The Obama administration is debating just how aggressively to pursue Libya's vast weapons stores.
The State Department wants to wait for fighting to be over before moving throughout Libya to locate and secure fugitive leader Moammar Gadhafi's massive weapons cache, according to two U.S. officials.
Meanwhile, regional experts fear thousands of anti-aircraft rockets and heavy weapons could fall into the hands of al Qaeda or Libyan loyalists.
So far, the White House has resisted calls to expand the CIA's mission to track down the weaponry. The administration wants America's NATO partners to do the job.
Most of the U.S. intelligence gathering trying to find the weapons caches has been done electronically through U.S. military drones, satellites and spy plane feeds.
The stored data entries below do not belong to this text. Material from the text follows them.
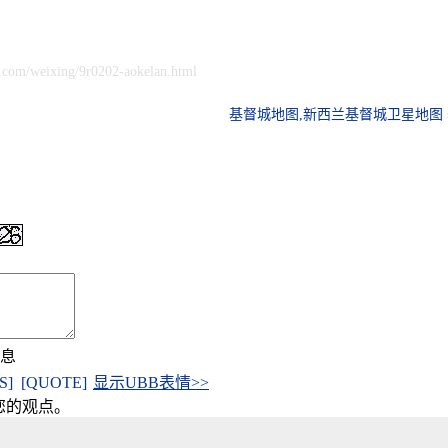
.com/weixing/9r0202-aokelan.html
基督城地图,新西兰基督城卫星地图 
信息
[S]
[QUOTE]
显示UBB表情>>
您的观点。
The State Department believes that most of Libya's raw nuclear material and the deadly chemicals are secure. But the department acknowledged the fate of the thousands of rockets and conventional weaponry is less clear.
Secretary of State Hillary Rodham Clinton said the leaders of the rebel government in Libya, the Transitional National Council, had obligations to the international community as well as to their own people as they take control of the Arab country.
"We will look to them to ensure that Libya fulfills its treaty responsibilities, that it ensures that its weapons stockpiles do not threaten its neighbors or fall into the wrong hands, and that it takes a firm stand against violent extremism," Clinton said in a statement Thursday night.